Pret a Manger offers a variety of healthy snacks that include nutritional values. Instead of buying an expensive water bottle or a sugary drink though, we recommend you to always bring your own bottle and fill it in with water at the Guild 🙂
The Market Place has now extended its lunch options to not only those boring sandwiches (that are in fact pretty unhealthy) but to a variety of salads. If you’re looking for snacks, the rice cakes are always a good option (filling and healthy!).
A second and cheaper option is to cook at home. There are many webpages and social media blogs that give us ideas of how to cook healthy breakfasts, snacks, and main dishes. These links can be found in “Useful Resources”.
These are some pictures of the food I cook at university:
For breakfast, you can go for many options:
- Smoothie bowl (frozen banana, frozen mango, vanilla extract, soya yogurt), chia seeds, coconut, and berries
- Wholewheat blueberry pancakes: 1 egg, brown flower, baking powder, blueberries (add as they cook – don’t mix with batter)

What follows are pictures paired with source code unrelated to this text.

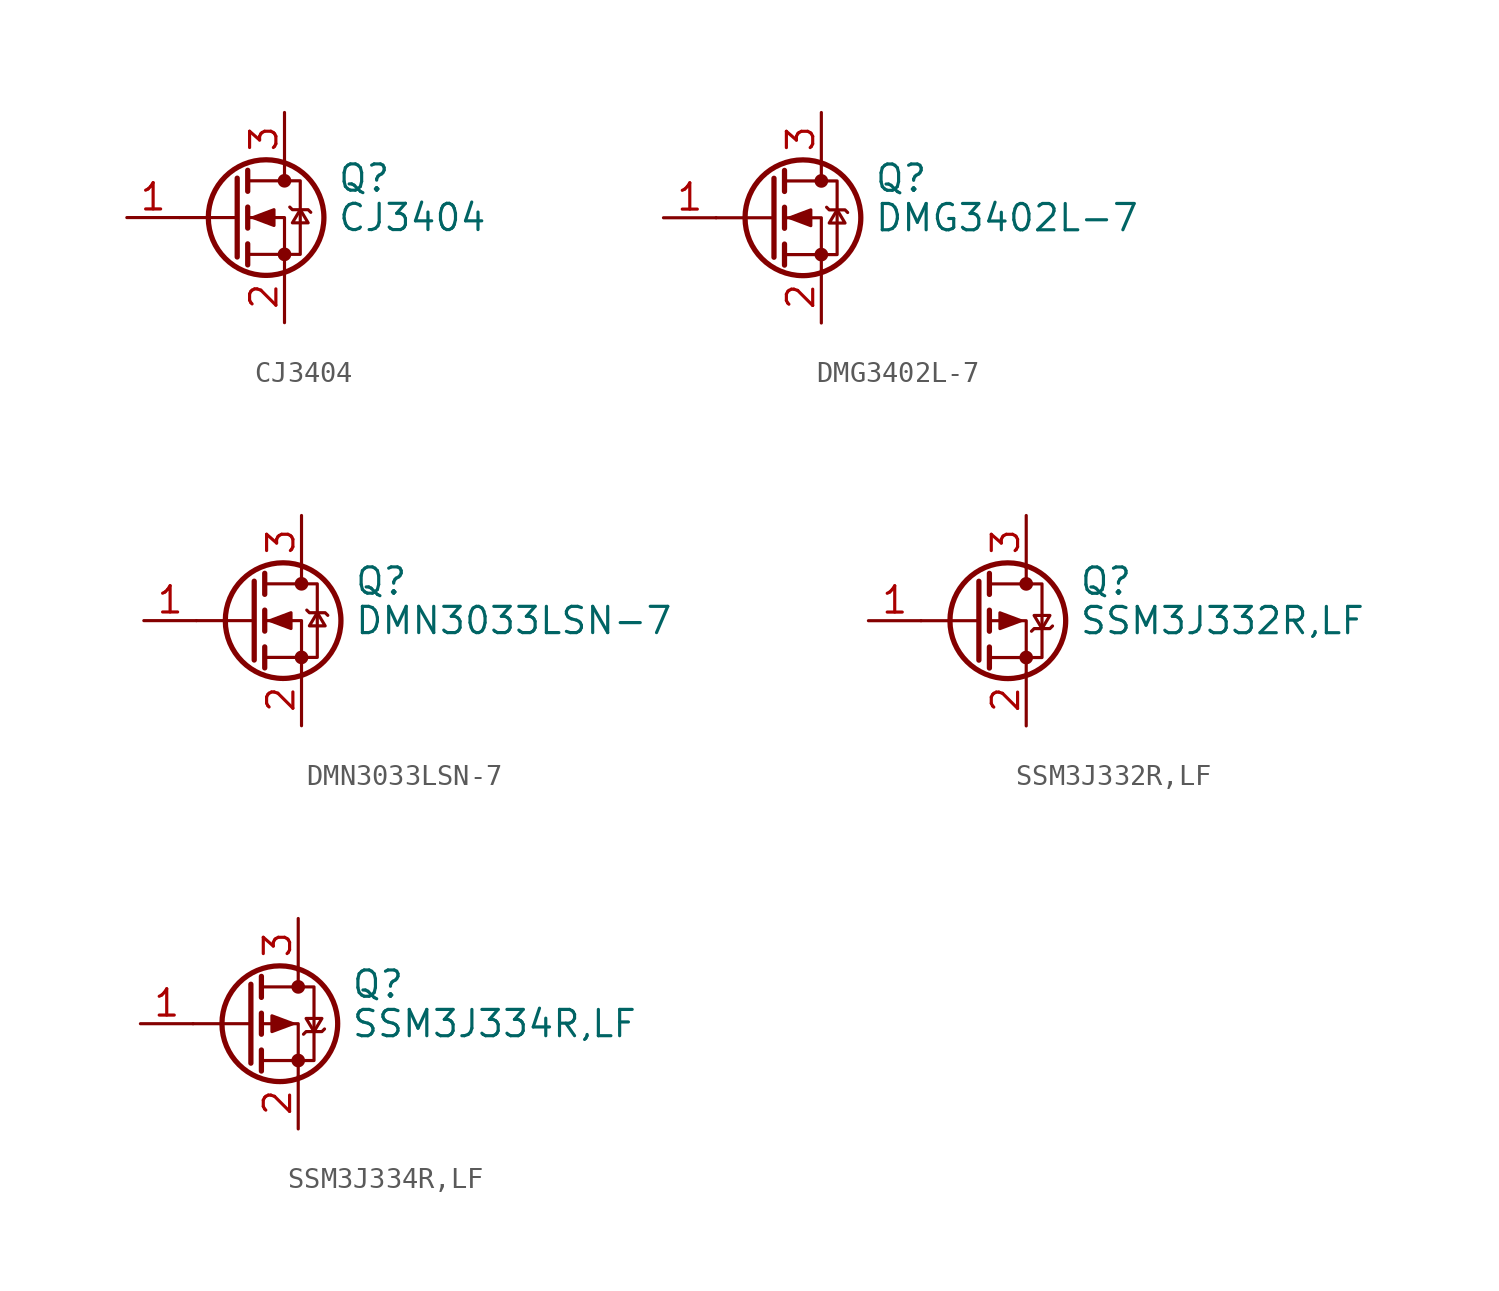
<source format=kicad_sym>
(kicad_symbol_lib
  (version 20220914)
  (generator kicad_symbol_editor)
  (symbol "CJ3404"
    (pin_names hide)
    (property "Reference" "Q"
      (at 5.08 1.905 0)
      (effects (font (size 1.27 1.27)) (justify left)))
    (property "Value" "CJ3404"
      (at 5.08 0 0)
      (effects (font (size 1.27 1.27)) (justify left)))
    (symbol "CJ3404_0_1"
      (polyline (pts (xy 0.254 0) (xy -2.54 0)) (stroke (width 0) (type default)) (fill (type none)))
      (polyline (pts (xy 0.254 1.905) (xy 0.254 -1.905)) (stroke (width 0.254) (type default)) (fill (type none)))
      (polyline (pts (xy 0.762 -1.27) (xy 0.762 -2.286)) (stroke (width 0.254) (type default)) (fill (type none)))
      (polyline (pts (xy 0.762 0.508) (xy 0.762 -0.508)) (stroke (width 0.254) (type default)) (fill (type none)))
      (polyline (pts (xy 0.762 2.286) (xy 0.762 1.27)) (stroke (width 0.254) (type default)) (fill (type none)))
      (polyline (pts (xy 2.54 2.54) (xy 2.54 1.778)) (stroke (width 0) (type default)) (fill (type none)))
      (polyline (pts (xy 2.54 -2.54) (xy 2.54 0) (xy 0.762 0)) (stroke (width 0) (type default)) (fill (type none)))
      (polyline (pts (xy 0.762 -1.778) (xy 3.302 -1.778) (xy 3.302 1.778) (xy 0.762 1.778)) (stroke (width 0) (type default)) (fill (type none)))
      (polyline (pts (xy 1.016 0) (xy 2.032 0.381) (xy 2.032 -0.381) (xy 1.016 0)) (stroke (width 0) (type default)) (fill (type outline)))
      (polyline (pts (xy 2.794 0.508) (xy 2.921 0.381) (xy 3.683 0.381) (xy 3.81 0.254)) (stroke (width 0) (type default)) (fill (type none)))
      (polyline (pts (xy 3.302 0.381) (xy 2.921 -0.254) (xy 3.683 -0.254) (xy 3.302 0.381)) (stroke (width 0) (type default)) (fill (type none)))
      (circle (center 1.651 0) (radius 2.794) (stroke (width 0.254) (type default)) (fill (type none)))
      (circle (center 2.54 -1.778) (radius 0.254) (stroke (width 0) (type default)) (fill (type outline)))
      (circle (center 2.54 1.778) (radius 0.254) (stroke (width 0) (type default)) (fill (type outline))))
    (symbol "CJ3404_1_1"
      (pin input line (at -5.08 0 0) (length 2.54) (name "G" (effects (font (size 1.27 1.27)))) (number "1" (effects (font (size 1.27 1.27)))))
      (pin passive line (at 2.54 -5.08 90) (length 2.54) (name "S" (effects (font (size 1.27 1.27)))) (number "2" (effects (font (size 1.27 1.27)))))
      (pin passive line (at 2.54 5.08 270) (length 2.54) (name "D" (effects (font (size 1.27 1.27)))) (number "3" (effects (font (size 1.27 1.27)))))))
  (symbol "DMG3402L-7"
    (pin_names hide)
    (property "Reference" "Q"
      (at 5.08 1.905 0)
      (effects (font (size 1.27 1.27)) (justify left)))
    (property "Value" "DMG3402L-7"
      (at 5.08 0 0)
      (effects (font (size 1.27 1.27)) (justify left)))
    (symbol "DMG3402L-7_0_1"
      (polyline (pts (xy 0.254 0) (xy -2.54 0)) (stroke (width 0) (type default)) (fill (type none)))
      (polyline (pts (xy 0.254 1.905) (xy 0.254 -1.905)) (stroke (width 0.254) (type default)) (fill (type none)))
      (polyline (pts (xy 0.762 -1.27) (xy 0.762 -2.286)) (stroke (width 0.254) (type default)) (fill (type none)))
      (polyline (pts (xy 0.762 0.508) (xy 0.762 -0.508)) (stroke (width 0.254) (type default)) (fill (type none)))
      (polyline (pts (xy 0.762 2.286) (xy 0.762 1.27)) (stroke (width 0.254) (type default)) (fill (type none)))
      (polyline (pts (xy 2.54 2.54) (xy 2.54 1.778)) (stroke (width 0) (type default)) (fill (type none)))
      (polyline (pts (xy 2.54 -2.54) (xy 2.54 0) (xy 0.762 0)) (stroke (width 0) (type default)) (fill (type none)))
      (polyline (pts (xy 0.762 -1.778) (xy 3.302 -1.778) (xy 3.302 1.778) (xy 0.762 1.778)) (stroke (width 0) (type default)) (fill (type none)))
      (polyline (pts (xy 1.016 0) (xy 2.032 0.381) (xy 2.032 -0.381) (xy 1.016 0)) (stroke (width 0) (type default)) (fill (type outline)))
      (polyline (pts (xy 2.794 0.508) (xy 2.921 0.381) (xy 3.683 0.381) (xy 3.81 0.254)) (stroke (width 0) (type default)) (fill (type none)))
      (polyline (pts (xy 3.302 0.381) (xy 2.921 -0.254) (xy 3.683 -0.254) (xy 3.302 0.381)) (stroke (width 0) (type default)) (fill (type none)))
      (circle (center 1.651 0) (radius 2.794) (stroke (width 0.254) (type default)) (fill (type none)))
      (circle (center 2.54 -1.778) (radius 0.254) (stroke (width 0) (type default)) (fill (type outline)))
      (circle (center 2.54 1.778) (radius 0.254) (stroke (width 0) (type default)) (fill (type outline))))
    (symbol "DMG3402L-7_1_1"
      (pin input line (at -5.08 0 0) (length 2.54) (name "G" (effects (font (size 1.27 1.27)))) (number "1" (effects (font (size 1.27 1.27)))))
      (pin passive line (at 2.54 -5.08 90) (length 2.54) (name "S" (effects (font (size 1.27 1.27)))) (number "2" (effects (font (size 1.27 1.27)))))
      (pin passive line (at 2.54 5.08 270) (length 2.54) (name "D" (effects (font (size 1.27 1.27)))) (number "3" (effects (font (size 1.27 1.27)))))))
  (symbol "DMN3033LSN-7"
    (pin_names hide)
    (property "Reference" "Q"
      (at 5.08 1.905 0)
      (effects (font (size 1.27 1.27)) (justify left)))
    (property "Value" "DMN3033LSN-7"
      (at 5.08 0 0)
      (effects (font (size 1.27 1.27)) (justify left)))
    (symbol "DMN3033LSN-7_0_1"
      (polyline (pts (xy 0.254 0) (xy -2.54 0)) (stroke (width 0) (type default)) (fill (type none)))
      (polyline (pts (xy 0.254 1.905) (xy 0.254 -1.905)) (stroke (width 0.254) (type default)) (fill (type none)))
      (polyline (pts (xy 0.762 -1.27) (xy 0.762 -2.286)) (stroke (width 0.254) (type default)) (fill (type none)))
      (polyline (pts (xy 0.762 0.508) (xy 0.762 -0.508)) (stroke (width 0.254) (type default)) (fill (type none)))
      (polyline (pts (xy 0.762 2.286) (xy 0.762 1.27)) (stroke (width 0.254) (type default)) (fill (type none)))
      (polyline (pts (xy 2.54 2.54) (xy 2.54 1.778)) (stroke (width 0) (type default)) (fill (type none)))
      (polyline (pts (xy 2.54 -2.54) (xy 2.54 0) (xy 0.762 0)) (stroke (width 0) (type default)) (fill (type none)))
      (polyline (pts (xy 0.762 -1.778) (xy 3.302 -1.778) (xy 3.302 1.778) (xy 0.762 1.778)) (stroke (width 0) (type default)) (fill (type none)))
      (polyline (pts (xy 1.016 0) (xy 2.032 0.381) (xy 2.032 -0.381) (xy 1.016 0)) (stroke (width 0) (type default)) (fill (type outline)))
      (polyline (pts (xy 2.794 0.508) (xy 2.921 0.381) (xy 3.683 0.381) (xy 3.81 0.254)) (stroke (width 0) (type default)) (fill (type none)))
      (polyline (pts (xy 3.302 0.381) (xy 2.921 -0.254) (xy 3.683 -0.254) (xy 3.302 0.381)) (stroke (width 0) (type default)) (fill (type none)))
      (circle (center 1.651 0) (radius 2.794) (stroke (width 0.254) (type default)) (fill (type none)))
      (circle (center 2.54 -1.778) (radius 0.254) (stroke (width 0) (type default)) (fill (type outline)))
      (circle (center 2.54 1.778) (radius 0.254) (stroke (width 0) (type default)) (fill (type outline))))
    (symbol "DMN3033LSN-7_1_1"
      (pin input line (at -5.08 0 0) (length 2.54) (name "G" (effects (font (size 1.27 1.27)))) (number "1" (effects (font (size 1.27 1.27)))))
      (pin passive line (at 2.54 -5.08 90) (length 2.54) (name "S" (effects (font (size 1.27 1.27)))) (number "2" (effects (font (size 1.27 1.27)))))
      (pin passive line (at 2.54 5.08 270) (length 2.54) (name "D" (effects (font (size 1.27 1.27)))) (number "3" (effects (font (size 1.27 1.27)))))))
  (symbol "SSM3J332R,LF"
    (pin_names hide)
    (property "Reference" "Q"
      (at 5.08 1.905 0)
      (effects (font (size 1.27 1.27)) (justify left)))
    (property "Value" "SSM3J332R,LF"
      (at 5.08 0 0)
      (effects (font (size 1.27 1.27)) (justify left)))
    (symbol "SSM3J332R,LF_0_1"
      (polyline (pts (xy 0.254 0) (xy -2.54 0)) (stroke (width 0) (type default)) (fill (type none)))
      (polyline (pts (xy 0.254 1.905) (xy 0.254 -1.905)) (stroke (width 0.254) (type default)) (fill (type none)))
      (polyline (pts (xy 0.762 -1.27) (xy 0.762 -2.286)) (stroke (width 0.254) (type default)) (fill (type none)))
      (polyline (pts (xy 0.762 0.508) (xy 0.762 -0.508)) (stroke (width 0.254) (type default)) (fill (type none)))
      (polyline (pts (xy 0.762 2.286) (xy 0.762 1.27)) (stroke (width 0.254) (type default)) (fill (type none)))
      (polyline (pts (xy 2.54 2.54) (xy 2.54 1.778)) (stroke (width 0) (type default)) (fill (type none)))
      (polyline (pts (xy 2.54 -2.54) (xy 2.54 0) (xy 0.762 0)) (stroke (width 0) (type default)) (fill (type none)))
      (polyline (pts (xy 0.762 1.778) (xy 3.302 1.778) (xy 3.302 -1.778) (xy 0.762 -1.778)) (stroke (width 0) (type default)) (fill (type none)))
      (polyline (pts (xy 2.286 0) (xy 1.27 0.381) (xy 1.27 -0.381) (xy 2.286 0)) (stroke (width 0) (type default)) (fill (type outline)))
      (polyline (pts (xy 2.794 -0.508) (xy 2.921 -0.381) (xy 3.683 -0.381) (xy 3.81 -0.254)) (stroke (width 0) (type default)) (fill (type none)))
      (polyline (pts (xy 3.302 -0.381) (xy 2.921 0.254) (xy 3.683 0.254) (xy 3.302 -0.381)) (stroke (width 0) (type default)) (fill (type none)))
      (circle (center 1.651 0) (radius 2.794) (stroke (width 0.254) (type default)) (fill (type none)))
      (circle (center 2.54 -1.778) (radius 0.254) (stroke (width 0) (type default)) (fill (type outline)))
      (circle (center 2.54 1.778) (radius 0.254) (stroke (width 0) (type default)) (fill (type outline))))
    (symbol "SSM3J332R,LF_1_1"
      (pin input line (at -5.08 0 0) (length 2.54) (name "G" (effects (font (size 1.27 1.27)))) (number "1" (effects (font (size 1.27 1.27)))))
      (pin passive line (at 2.54 -5.08 90) (length 2.54) (name "S" (effects (font (size 1.27 1.27)))) (number "2" (effects (font (size 1.27 1.27)))))
      (pin passive line (at 2.54 5.08 270) (length 2.54) (name "D" (effects (font (size 1.27 1.27)))) (number "3" (effects (font (size 1.27 1.27)))))))
  (symbol "SSM3J334R,LF"
    (pin_names hide)
    (property "Reference" "Q"
      (at 5.08 1.905 0)
      (effects (font (size 1.27 1.27)) (justify left)))
    (property "Value" "SSM3J334R,LF"
      (at 5.08 0 0)
      (effects (font (size 1.27 1.27)) (justify left)))
    (symbol "SSM3J334R,LF_0_1"
      (polyline (pts (xy 0.254 0) (xy -2.54 0)) (stroke (width 0) (type default)) (fill (type none)))
      (polyline (pts (xy 0.254 1.905) (xy 0.254 -1.905)) (stroke (width 0.254) (type default)) (fill (type none)))
      (polyline (pts (xy 0.762 -1.27) (xy 0.762 -2.286)) (stroke (width 0.254) (type default)) (fill (type none)))
      (polyline (pts (xy 0.762 0.508) (xy 0.762 -0.508)) (stroke (width 0.254) (type default)) (fill (type none)))
      (polyline (pts (xy 0.762 2.286) (xy 0.762 1.27)) (stroke (width 0.254) (type default)) (fill (type none)))
      (polyline (pts (xy 2.54 2.54) (xy 2.54 1.778)) (stroke (width 0) (type default)) (fill (type none)))
      (polyline (pts (xy 2.54 -2.54) (xy 2.54 0) (xy 0.762 0)) (stroke (width 0) (type default)) (fill (type none)))
      (polyline (pts (xy 0.762 1.778) (xy 3.302 1.778) (xy 3.302 -1.778) (xy 0.762 -1.778)) (stroke (width 0) (type default)) (fill (type none)))
      (polyline (pts (xy 2.286 0) (xy 1.27 0.381) (xy 1.27 -0.381) (xy 2.286 0)) (stroke (width 0) (type default)) (fill (type outline)))
      (polyline (pts (xy 2.794 -0.508) (xy 2.921 -0.381) (xy 3.683 -0.381) (xy 3.81 -0.254)) (stroke (width 0) (type default)) (fill (type none)))
      (polyline (pts (xy 3.302 -0.381) (xy 2.921 0.254) (xy 3.683 0.254) (xy 3.302 -0.381)) (stroke (width 0) (type default)) (fill (type none)))
      (circle (center 1.651 0) (radius 2.794) (stroke (width 0.254) (type default)) (fill (type none)))
      (circle (center 2.54 -1.778) (radius 0.254) (stroke (width 0) (type default)) (fill (type outline)))
      (circle (center 2.54 1.778) (radius 0.254) (stroke (width 0) (type default)) (fill (type outline))))
    (symbol "SSM3J334R,LF_1_1"
      (pin input line (at -5.08 0 0) (length 2.54) (name "G" (effects (font (size 1.27 1.27)))) (number "1" (effects (font (size 1.27 1.27)))))
      (pin passive line (at 2.54 -5.08 90) (length 2.54) (name "S" (effects (font (size 1.27 1.27)))) (number "2" (effects (font (size 1.27 1.27)))))
      (pin passive line (at 2.54 5.08 270) (length 2.54) (name "D" (effects (font (size 1.27 1.27)))) (number "3" (effects (font (size 1.27 1.27))))))))
</source>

- Porridge with a sliced banana and cocoa powder
For lunch or dinner,
- Grilled salmon (*omega-3) with soy sauce and peas (put all in the oven or frying pan but use coconut oil – peas are frozen, with sweet potato & paprika mash and tomato
- Paprika chicken with spinach, roasted almonds, and some cheese
- Asian noodles with teriyaki or soya chicken with broccoli (idea from cookingclassy.com)
Most of these meals don’t take long to cook. The only thing you need to do is plan a groceries list ahead! Glowing foods are all around you; it’s all about opening your eyes and play with them!